§ Problem statement: A word-for-word copy of the records below is needed, without the images.

§ Record set:
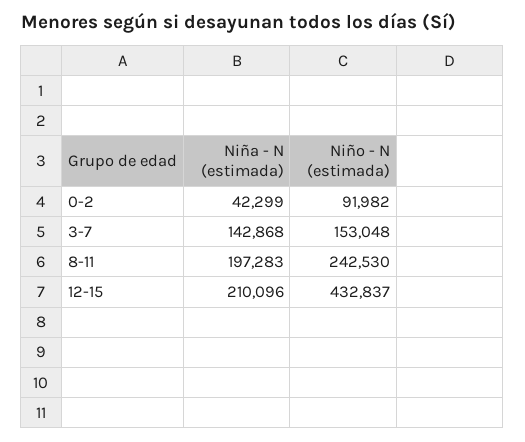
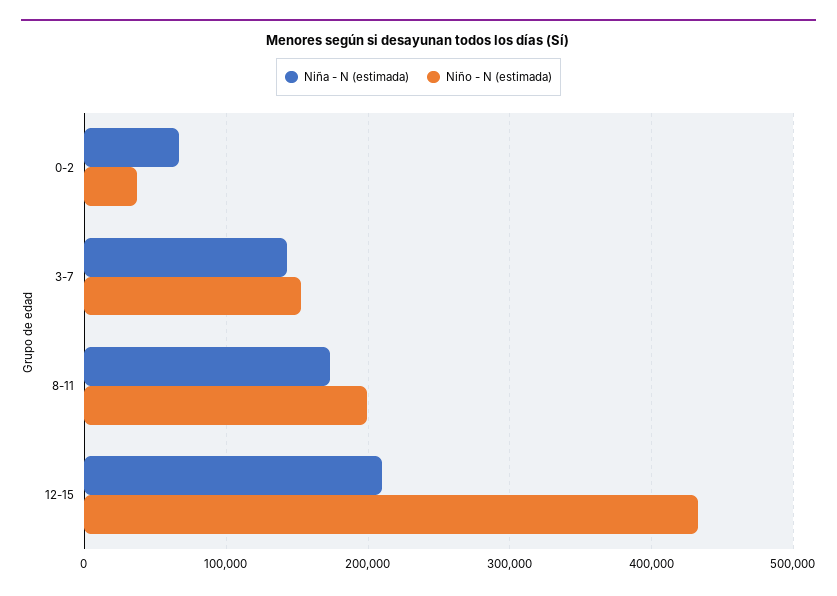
  {
    "Niña - N (estimada)": {
-     "0-2": 42299,
+     "0-2": 70000,
      "3-7": 142868,
-     "8-11": 197283,
+     "8-11": 170000,
      "12-15": 210096
    },
    "Niño - N (estimada)": {
-     "0-2": 91982,
+     "0-2": 40000,
      "3-7": 153048,
-     "8-11": 242530,
+     "8-11": 200000,
      "12-15": 432837
    }
  }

§ Result of this task:
  {
    "Niña - N (estimada)": {
-     "0-2": 42299,
+     "0-2": 70000,
      "3-7": 142868,
-     "8-11": 197283,
+     "8-11": 170000,
      "12-15": 210096
    },
    "Niño - N (estimada)": {
-     "0-2": 91982,
+     "0-2": 40000,
      "3-7": 153048,
-     "8-11": 242530,
+     "8-11": 200000,
      "12-15": 432837
    }
  }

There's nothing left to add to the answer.